Intro to machine learning on iOS: Using Core ML to recognize handwritten digits

After working on a couple of projects using handwritten text recognition, I’m in total awe of this technology: Send an image to a REST endpoint, wait for the machine learning magic to happen, and then receive a bunch of JSON data with your recognized text as the response /output—wow!

But I already “awed” a lot about this in a blog post a while back. For anyone who’s interested in it and doesn’t know how to get started — check this out:

Despite the powerful tech behind this process, there are a few issues you might run into. First, all the inference involved in text recognition works only online. So if you are using this feature with a bad network connection, you’ll experience at least long waiting times, and in an even worse case, timeouts on your requests.

Moreover, the possibility of having no network connection at all is also likely in certain scenarios. What do you do then? That’s where on-device machine learning comes in!

TL;DR

Before we start, a quick side note for readers who want to jump right in:

The whole project can be found on GitHub, including all the machine learning and model building materials. So if it’s more helpful for you to look at code instead of reading explanations, visit this repo, and see you soon 🙂

The Idea

To be able to offer offline handwritten text recognition, you might have already assumed that there needs to be a bunch of logic packed into your application. And this is exactly what this article is dealing with.

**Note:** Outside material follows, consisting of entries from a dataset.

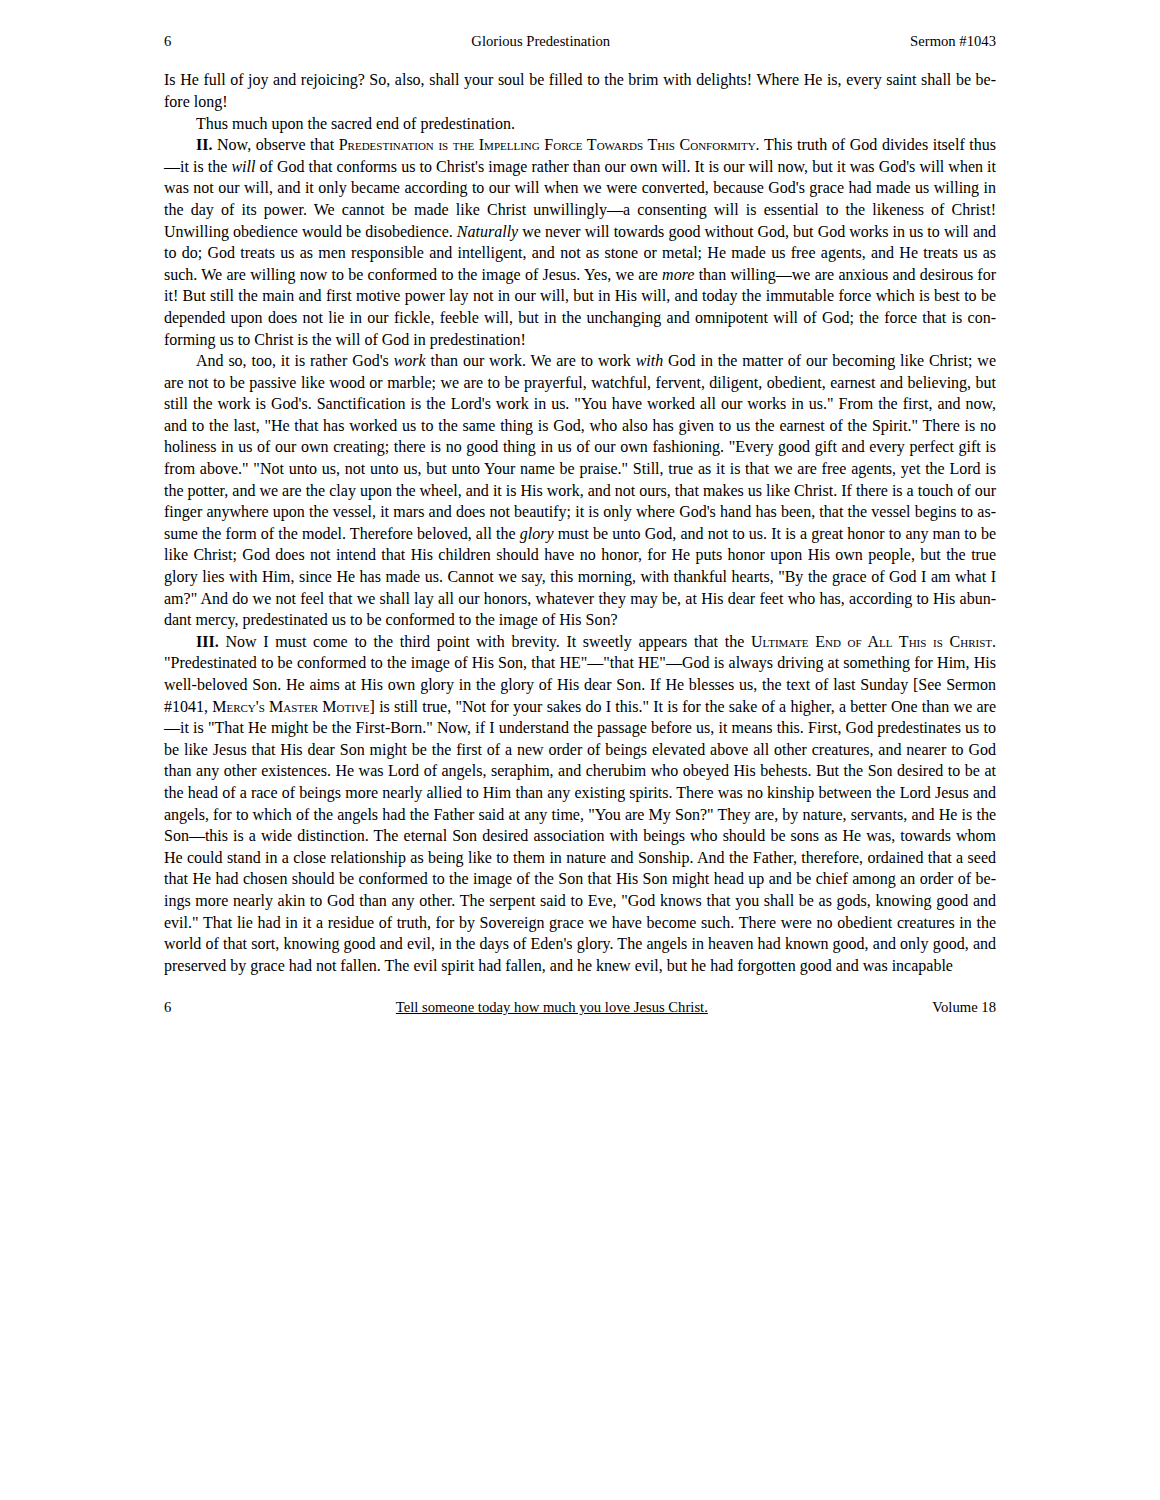6 Glorious Predestination Sermon #1043
Is He full of joy and rejoicing? So, also, shall your soul be filled to the brim with delights! Where He is, every saint shall be before long!
Thus much upon the sacred end of predestination.
II. Now, observe that Predestination is the Impelling Force Towards This Conformity. This truth of God divides itself thus—it is the will of God that conforms us to Christ's image rather than our own will. It is our will now, but it was God's will when it was not our will, and it only became according to our will when we were converted, because God's grace had made us willing in the day of its power. We cannot be made like Christ unwillingly—a consenting will is essential to the likeness of Christ! Unwilling obedience would be disobedience. Naturally we never will towards good without God, but God works in us to will and to do; God treats us as men responsible and intelligent, and not as stone or metal; He made us free agents, and He treats us as such. We are willing now to be conformed to the image of Jesus. Yes, we are more than willing—we are anxious and desirous for it! But still the main and first motive power lay not in our will, but in His will, and today the immutable force which is best to be depended upon does not lie in our fickle, feeble will, but in the unchanging and omnipotent will of God; the force that is conforming us to Christ is the will of God in predestination!
And so, too, it is rather God's work than our work. We are to work with God in the matter of our becoming like Christ; we are not to be passive like wood or marble; we are to be prayerful, watchful, fervent, diligent, obedient, earnest and believing, but still the work is God's. Sanctification is the Lord's work in us. "You have worked all our works in us." From the first, and now, and to the last, "He that has worked us to the same thing is God, who also has given to us the earnest of the Spirit." There is no holiness in us of our own creating; there is no good thing in us of our own fashioning. "Every good gift and every perfect gift is from above." "Not unto us, not unto us, but unto Your name be praise." Still, true as it is that we are free agents, yet the Lord is the potter, and we are the clay upon the wheel, and it is His work, and not ours, that makes us like Christ. If there is a touch of our finger anywhere upon the vessel, it mars and does not beautify; it is only where God's hand has been, that the vessel begins to assume the form of the model. Therefore beloved, all the glory must be unto God, and not to us. It is a great honor to any man to be like Christ; God does not intend that His children should have no honor, for He puts honor upon His own people, but the true glory lies with Him, since He has made us. Cannot we say, this morning, with thankful hearts, "By the grace of God I am what I am?" And do we not feel that we shall lay all our honors, whatever they may be, at His dear feet who has, according to His abundant mercy, predestinated us to be conformed to the image of His Son?
III. Now I must come to the third point with brevity. It sweetly appears that the Ultimate End of All This is Christ. "Predestinated to be conformed to the image of His Son, that HE"—"that HE"—God is always driving at something for Him, His well-beloved Son. He aims at His own glory in the glory of His dear Son. If He blesses us, the text of last Sunday [See Sermon #1041, Mercy's Master Motive] is still true, "Not for your sakes do I this." It is for the sake of a higher, a better One than we are—it is "That He might be the First-Born." Now, if I understand the passage before us, it means this. First, God predestinates us to be like Jesus that His dear Son might be the first of a new order of beings elevated above all other creatures, and nearer to God than any other existences. He was Lord of angels, seraphim, and cherubim who obeyed His behests. But the Son desired to be at the head of a race of beings more nearly allied to Him than any existing spirits. There was no kinship between the Lord Jesus and angels, for to which of the angels had the Father said at any time, "You are My Son?" They are, by nature, servants, and He is the Son—this is a wide distinction. The eternal Son desired association with beings who should be sons as He was, towards whom He could stand in a close relationship as being like to them in nature and Sonship. And the Father, therefore, ordained that a seed that He had chosen should be conformed to the image of the Son that His Son might head up and be chief among an order of beings more nearly akin to God than any other. The serpent said to Eve, "God knows that you shall be as gods, knowing good and evil." That lie had in it a residue of truth, for by Sovereign grace we have become such. There were no obedient creatures in the world of that sort, knowing good and evil, in the days of Eden's glory. The angels in heaven had known good, and only good, and preserved by grace had not fallen. The evil spirit had fallen, and he knew evil, but he had forgotten good and was incapable
6 Tell someone today how much you love Jesus Christ. Volume 18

For two reasons, we’ll focus solely on handwritten number recognition:

Because the current Computer Vision OCR API can’t recognize letters or words properly. For proper recognition, there must always be a context in place (like grammar, a certain format, etc. For more info, check out this tutorial that looks at Sentiment Analysis on iOS).
To make things easier for this proof of concept, we need to keep things as small and easy as possible.

Great objective I would say, so let’s start!

Create and Train a Model

The data

Machine learning is, first and foremost, about data. If you have valid data that can be categorized nicely, you’re already on a winning path. If you don’t have valid data— you’re doomed. In this case, you have to take a couple of steps back and get a good data set to start with.

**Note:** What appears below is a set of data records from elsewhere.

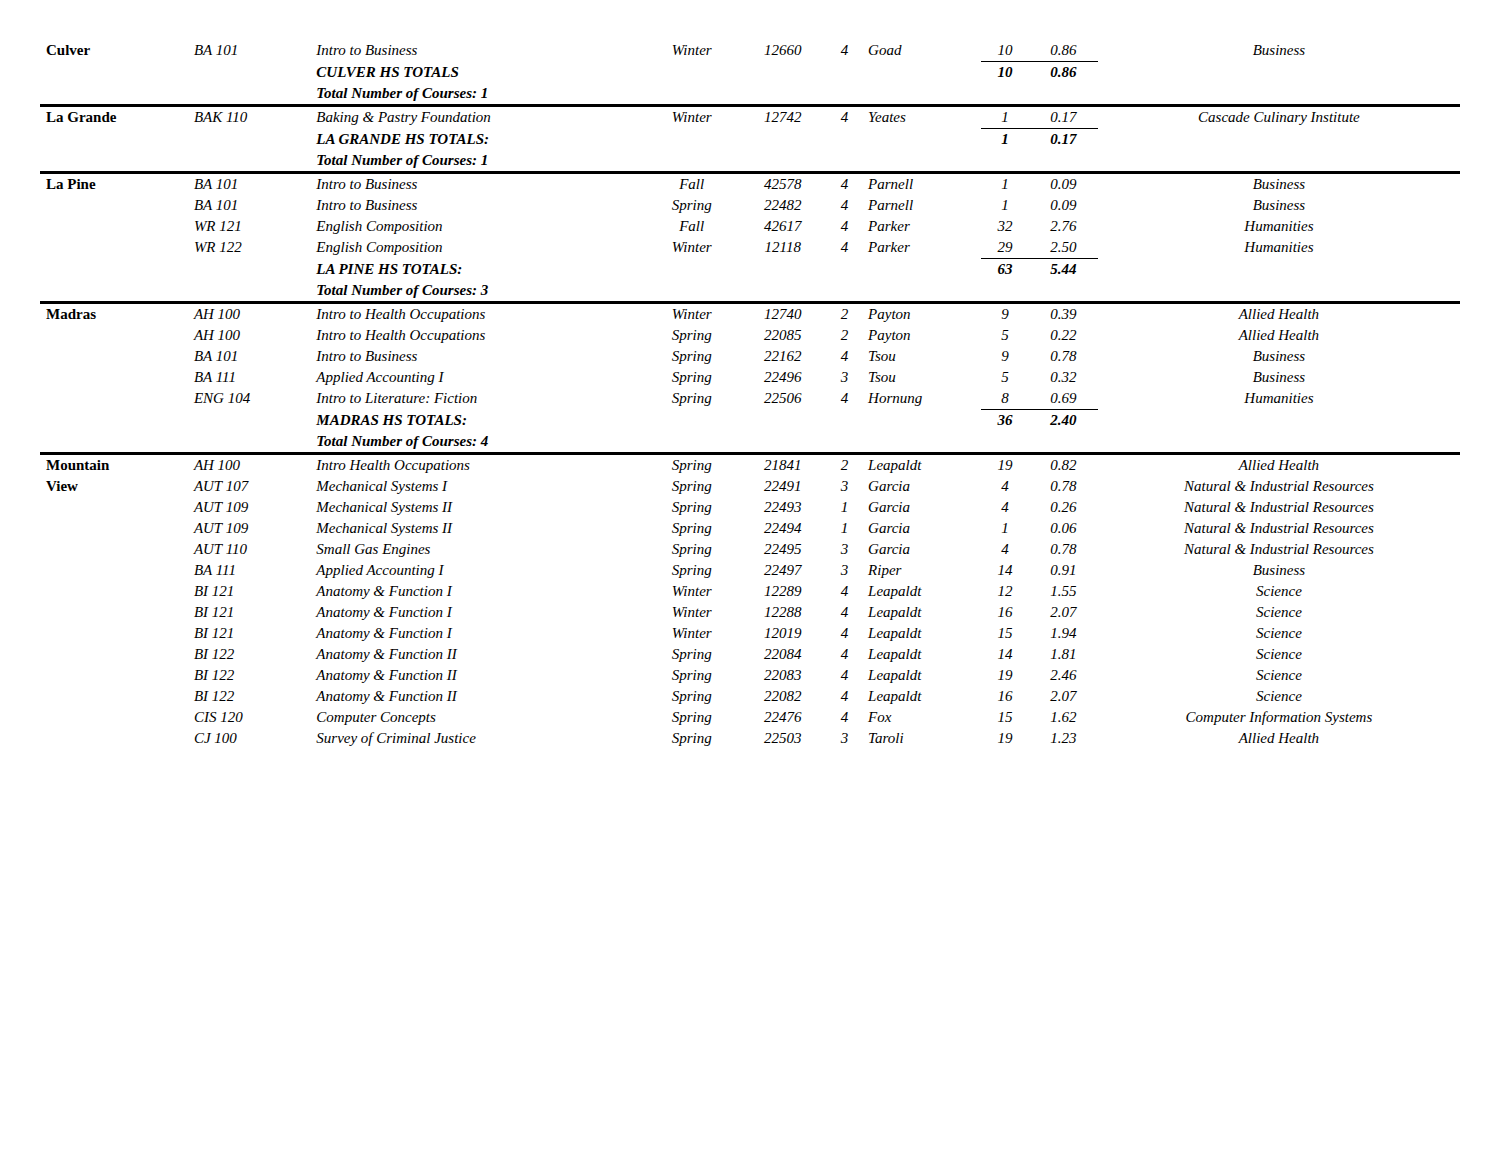| Culver | BA 101 | Intro to Business | Winter | 12660 | 4 | Goad | 10 | 0.86 | Business |
| | | CULVER HS TOTALS | 10 | 0.86 | |
| | | Total Number of Courses: 1 | | | |
| La Grande | BAK 110 | Baking & Pastry Foundation | Winter | 12742 | 4 | Yeates | 1 | 0.17 | Cascade Culinary Institute |
| | | LA GRANDE HS TOTALS: | 1 | 0.17 | |
| | | Total Number of Courses: 1 | | | |
| La Pine | BA 101 | Intro to Business | Fall | 42578 | 4 | Parnell | 1 | 0.09 | Business |
| | BA 101 | Intro to Business | Spring | 22482 | 4 | Parnell | 1 | 0.09 | Business |
| | WR 121 | English Composition | Fall | 42617 | 4 | Parker | 32 | 2.76 | Humanities |
| | WR 122 | English Composition | Winter | 12118 | 4 | Parker | 29 | 2.50 | Humanities |
| | | LA PINE HS TOTALS: | 63 | 5.44 | |
| | | Total Number of Courses: 3 | | | |
| Madras | AH 100 | Intro to Health Occupations | Winter | 12740 | 2 | Payton | 9 | 0.39 | Allied Health |
| | AH 100 | Intro to Health Occupations | Spring | 22085 | 2 | Payton | 5 | 0.22 | Allied Health |
| | BA 101 | Intro to Business | Spring | 22162 | 4 | Tsou | 9 | 0.78 | Business |
| | BA 111 | Applied Accounting I | Spring | 22496 | 3 | Tsou | 5 | 0.32 | Business |
| | ENG 104 | Intro to Literature: Fiction | Spring | 22506 | 4 | Hornung | 8 | 0.69 | Humanities |
| | | MADRAS HS TOTALS: | 36 | 2.40 | |
| | | Total Number of Courses: 4 | | | |
| Mountain | AH 100 | Intro Health Occupations | Spring | 21841 | 2 | Leapaldt | 19 | 0.82 | Allied Health |
| View | AUT 107 | Mechanical Systems I | Spring | 22491 | 3 | Garcia | 4 | 0.78 | Natural & Industrial Resources |
| | AUT 109 | Mechanical Systems II | Spring | 22493 | 1 | Garcia | 4 | 0.26 | Natural & Industrial Resources |
| | AUT 109 | Mechanical Systems II | Spring | 22494 | 1 | Garcia | 1 | 0.06 | Natural & Industrial Resources |
| | AUT 110 | Small Gas Engines | Spring | 22495 | 3 | Garcia | 4 | 0.78 | Natural & Industrial Resources |
| | BA 111 | Applied Accounting I | Spring | 22497 | 3 | Riper | 14 | 0.91 | Business |
| | BI 121 | Anatomy & Function I | Winter | 12289 | 4 | Leapaldt | 12 | 1.55 | Science |
| | BI 121 | Anatomy & Function I | Winter | 12288 | 4 | Leapaldt | 16 | 2.07 | Science |
| | BI 121 | Anatomy & Function I | Winter | 12019 | 4 | Leapaldt | 15 | 1.94 | Science |
| | BI 122 | Anatomy & Function II | Spring | 22084 | 4 | Leapaldt | 14 | 1.81 | Science |
| | BI 122 | Anatomy & Function II | Spring | 22083 | 4 | Leapaldt | 19 | 2.46 | Science |
| | BI 122 | Anatomy & Function II | Spring | 22082 | 4 | Leapaldt | 16 | 2.07 | Science |
| | CIS 120 | Computer Concepts | Spring | 22476 | 4 | Fox | 15 | 1.62 | Computer Information Systems |
| | CJ 100 | Survey of Criminal Justice | Spring | 22503 | 3 | Taroli | 19 | 1.23 | Allied Health |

In our case, we have a nice set of handwritten numbers from the MNIST database, which contains an incredible 60,000 images of handwritten numbers with an original size of 20×20 pixels. So with this set, we’ll train our machine learning model.

The Model

Finding an appropriate model won’t be much of a problem. There are many different algorithms out there that can help us build a valid model out of our data.

For this tutorial, we’ll be using a support vector machine (SVM). Why this model? Because a colleague told me to. And because the example we’ll be using from the scikit-learn library suggested this model. When learning something so new and foreign, it’s often best to trust the consensus before venturing out on your own.

Before we get started, let’s pause for a moment to put things into the correct order. To do this, let’s visit the scikit-learn docs. This page offers a lot of Python-based examples on how to solve problems with machine learning. A great resource:

So I searched for handwritten digits and found an already finished Python script on how to use an SVM (remember, the Support Vector Machine) on the number problem. With a machine like this, or an algorithm like this, we can classify things.

In detail, the SVM is a binary classifier, which can detect if a certain thing is part of group A or is something else. It doesn’t just necessarily say “This is A and not B but maybe C”— it tells you “This is A – and not B, C and D”.

As we have a look at the sample Python code, and depending on how well-versed you are with it (I was not and am not— remember — noob!), the whole process might seem complicated. But it really isn’t! And don’t be afraid if you don’t understand every last detail of it.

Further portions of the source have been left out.